Israel may well soon find itself in a different, but equally vexing, predicament: although Abbas is still scheduled to meet with French President Nicolas Sarkozy to discuss peace matters today (Monday, September 27), the Palestinian leader now claims that to go forward with the process in light of the moratorium expiration, he will have to consult with the Arab League monitoring committee on October 4. This is what will determine a continuation or abandonment of Palestinian-Israeli peace talks, according to Abbas.
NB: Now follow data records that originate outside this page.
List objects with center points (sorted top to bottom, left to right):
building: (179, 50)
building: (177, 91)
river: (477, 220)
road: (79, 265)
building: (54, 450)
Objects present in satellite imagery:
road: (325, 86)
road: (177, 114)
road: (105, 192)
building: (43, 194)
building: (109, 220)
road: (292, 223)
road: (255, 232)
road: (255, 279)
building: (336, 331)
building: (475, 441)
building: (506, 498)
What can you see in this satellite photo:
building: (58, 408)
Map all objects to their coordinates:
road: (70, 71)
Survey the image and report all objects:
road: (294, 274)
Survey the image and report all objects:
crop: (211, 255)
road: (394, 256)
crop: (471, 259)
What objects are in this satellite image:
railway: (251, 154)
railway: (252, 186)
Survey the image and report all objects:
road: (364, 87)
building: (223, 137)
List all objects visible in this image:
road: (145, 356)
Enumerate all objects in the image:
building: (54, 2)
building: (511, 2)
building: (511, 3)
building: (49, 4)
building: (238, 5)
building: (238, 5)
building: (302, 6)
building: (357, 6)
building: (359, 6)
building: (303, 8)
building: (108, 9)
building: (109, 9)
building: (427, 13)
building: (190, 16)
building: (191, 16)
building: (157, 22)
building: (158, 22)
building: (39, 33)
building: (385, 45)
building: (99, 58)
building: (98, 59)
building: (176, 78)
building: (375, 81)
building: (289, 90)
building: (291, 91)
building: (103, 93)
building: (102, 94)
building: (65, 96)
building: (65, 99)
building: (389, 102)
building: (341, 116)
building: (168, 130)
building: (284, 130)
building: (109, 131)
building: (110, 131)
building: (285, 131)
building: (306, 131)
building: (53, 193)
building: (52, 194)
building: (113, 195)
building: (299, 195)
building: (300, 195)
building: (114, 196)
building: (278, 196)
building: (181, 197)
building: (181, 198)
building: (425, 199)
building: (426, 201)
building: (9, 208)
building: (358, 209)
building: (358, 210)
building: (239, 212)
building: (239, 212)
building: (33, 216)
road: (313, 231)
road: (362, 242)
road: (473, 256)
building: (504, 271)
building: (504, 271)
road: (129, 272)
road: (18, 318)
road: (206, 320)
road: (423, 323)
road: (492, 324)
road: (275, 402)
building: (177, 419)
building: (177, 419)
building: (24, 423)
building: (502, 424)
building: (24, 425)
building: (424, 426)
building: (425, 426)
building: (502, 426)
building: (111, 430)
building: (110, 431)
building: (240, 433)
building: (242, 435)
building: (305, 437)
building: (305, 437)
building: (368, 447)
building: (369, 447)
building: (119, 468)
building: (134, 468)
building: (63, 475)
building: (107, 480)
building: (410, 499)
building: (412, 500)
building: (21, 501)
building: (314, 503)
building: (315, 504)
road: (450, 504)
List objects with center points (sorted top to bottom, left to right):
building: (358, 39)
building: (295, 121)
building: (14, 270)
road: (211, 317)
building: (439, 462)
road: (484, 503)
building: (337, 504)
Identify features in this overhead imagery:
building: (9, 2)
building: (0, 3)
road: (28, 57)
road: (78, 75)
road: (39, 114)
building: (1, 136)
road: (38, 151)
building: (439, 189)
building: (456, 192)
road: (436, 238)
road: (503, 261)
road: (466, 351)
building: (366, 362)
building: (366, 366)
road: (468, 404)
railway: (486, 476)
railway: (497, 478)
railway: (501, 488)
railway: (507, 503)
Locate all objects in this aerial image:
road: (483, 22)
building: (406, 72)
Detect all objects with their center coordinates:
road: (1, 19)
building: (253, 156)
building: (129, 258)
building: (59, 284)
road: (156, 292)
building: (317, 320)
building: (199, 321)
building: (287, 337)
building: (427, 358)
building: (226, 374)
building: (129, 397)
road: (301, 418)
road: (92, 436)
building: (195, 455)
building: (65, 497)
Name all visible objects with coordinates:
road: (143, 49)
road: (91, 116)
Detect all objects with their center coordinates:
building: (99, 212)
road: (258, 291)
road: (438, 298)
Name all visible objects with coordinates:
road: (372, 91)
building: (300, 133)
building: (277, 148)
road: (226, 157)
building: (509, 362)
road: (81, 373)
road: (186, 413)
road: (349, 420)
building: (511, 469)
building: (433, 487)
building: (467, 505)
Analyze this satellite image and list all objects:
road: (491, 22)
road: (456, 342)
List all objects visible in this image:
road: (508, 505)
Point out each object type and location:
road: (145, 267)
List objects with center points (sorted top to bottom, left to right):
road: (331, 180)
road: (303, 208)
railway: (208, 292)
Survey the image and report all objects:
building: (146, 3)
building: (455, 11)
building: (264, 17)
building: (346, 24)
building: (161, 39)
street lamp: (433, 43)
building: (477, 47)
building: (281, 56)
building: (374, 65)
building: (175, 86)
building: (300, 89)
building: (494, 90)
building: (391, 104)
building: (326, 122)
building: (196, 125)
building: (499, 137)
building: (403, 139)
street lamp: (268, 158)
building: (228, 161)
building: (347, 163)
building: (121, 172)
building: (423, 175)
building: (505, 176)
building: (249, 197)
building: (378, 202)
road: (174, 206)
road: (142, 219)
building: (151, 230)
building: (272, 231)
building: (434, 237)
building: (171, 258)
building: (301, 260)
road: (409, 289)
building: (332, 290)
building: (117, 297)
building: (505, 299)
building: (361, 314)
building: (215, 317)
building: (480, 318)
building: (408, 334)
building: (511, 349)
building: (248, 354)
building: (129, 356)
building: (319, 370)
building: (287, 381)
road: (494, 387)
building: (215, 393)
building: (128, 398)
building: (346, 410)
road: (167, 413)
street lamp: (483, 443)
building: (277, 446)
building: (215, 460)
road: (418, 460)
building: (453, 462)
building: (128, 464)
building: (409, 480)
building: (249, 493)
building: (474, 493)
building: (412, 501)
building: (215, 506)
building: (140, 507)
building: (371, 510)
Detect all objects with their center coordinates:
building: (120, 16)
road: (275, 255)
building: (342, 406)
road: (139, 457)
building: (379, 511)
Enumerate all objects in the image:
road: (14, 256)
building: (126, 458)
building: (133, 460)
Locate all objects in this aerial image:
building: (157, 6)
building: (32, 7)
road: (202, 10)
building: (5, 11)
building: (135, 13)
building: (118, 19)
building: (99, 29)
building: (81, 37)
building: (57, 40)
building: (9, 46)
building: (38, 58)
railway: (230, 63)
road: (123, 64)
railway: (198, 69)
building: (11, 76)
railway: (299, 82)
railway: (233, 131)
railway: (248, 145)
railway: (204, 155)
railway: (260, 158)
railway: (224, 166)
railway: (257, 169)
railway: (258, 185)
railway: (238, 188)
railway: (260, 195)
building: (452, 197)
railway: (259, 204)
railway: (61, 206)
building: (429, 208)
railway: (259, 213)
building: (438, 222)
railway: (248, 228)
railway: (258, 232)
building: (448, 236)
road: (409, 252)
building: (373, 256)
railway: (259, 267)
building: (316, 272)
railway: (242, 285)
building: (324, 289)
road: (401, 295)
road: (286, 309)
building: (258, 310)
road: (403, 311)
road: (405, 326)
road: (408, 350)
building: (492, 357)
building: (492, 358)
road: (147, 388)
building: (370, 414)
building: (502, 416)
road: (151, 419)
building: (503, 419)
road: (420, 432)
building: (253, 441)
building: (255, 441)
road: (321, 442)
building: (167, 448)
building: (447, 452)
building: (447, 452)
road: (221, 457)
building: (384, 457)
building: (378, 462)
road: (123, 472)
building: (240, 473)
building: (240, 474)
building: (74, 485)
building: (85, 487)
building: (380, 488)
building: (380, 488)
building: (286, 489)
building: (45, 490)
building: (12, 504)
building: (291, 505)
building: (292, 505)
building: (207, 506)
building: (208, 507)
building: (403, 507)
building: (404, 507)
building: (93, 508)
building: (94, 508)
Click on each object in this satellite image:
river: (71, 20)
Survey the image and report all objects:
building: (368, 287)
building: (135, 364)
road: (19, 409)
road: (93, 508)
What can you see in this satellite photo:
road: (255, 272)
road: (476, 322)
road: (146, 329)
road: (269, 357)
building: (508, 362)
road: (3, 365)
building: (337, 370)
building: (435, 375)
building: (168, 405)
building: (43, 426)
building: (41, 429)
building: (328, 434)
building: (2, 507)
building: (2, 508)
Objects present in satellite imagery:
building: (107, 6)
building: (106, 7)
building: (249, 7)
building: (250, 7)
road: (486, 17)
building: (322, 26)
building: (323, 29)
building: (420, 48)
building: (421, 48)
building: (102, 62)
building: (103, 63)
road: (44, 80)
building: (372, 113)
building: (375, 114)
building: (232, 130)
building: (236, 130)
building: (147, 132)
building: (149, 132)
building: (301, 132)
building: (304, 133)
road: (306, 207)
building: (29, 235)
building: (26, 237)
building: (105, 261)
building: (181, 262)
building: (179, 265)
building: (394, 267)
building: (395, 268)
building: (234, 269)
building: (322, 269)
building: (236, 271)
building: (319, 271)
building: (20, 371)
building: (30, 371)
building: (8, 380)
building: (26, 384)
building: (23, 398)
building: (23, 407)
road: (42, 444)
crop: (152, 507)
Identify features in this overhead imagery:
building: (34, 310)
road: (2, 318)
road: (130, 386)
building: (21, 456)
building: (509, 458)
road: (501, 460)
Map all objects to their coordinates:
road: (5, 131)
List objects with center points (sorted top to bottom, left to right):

The chances of this meeting yielding a positive outcome for Israel are small to say the least. Because so much hay was made out of the moratorium extension being a necessary condition for the continuance of negotiations, if the council decides to rescind Palestinian participation, it will be widely perceived that Israeli “intransigence” is to blame. Israeli settlements, now referred to all too commonly, but wrongly, as “illegal” outgrowths, are very unpopular in the international community — thanks to the embrace of Islamist and leftist propaganda. Even President Obama, in an effort to avoid negotiation failure, argued that extending the moratorium just “ma[de] sense.”
If the Arab League allows peace talks to end, Israel’s enemies will have a convenient weapon with which to wage their propaganda war anew. But that’s nothing new for Israel, which, at least, will avoid a “peace deal” that will jeopardize its citizens’ safety even further.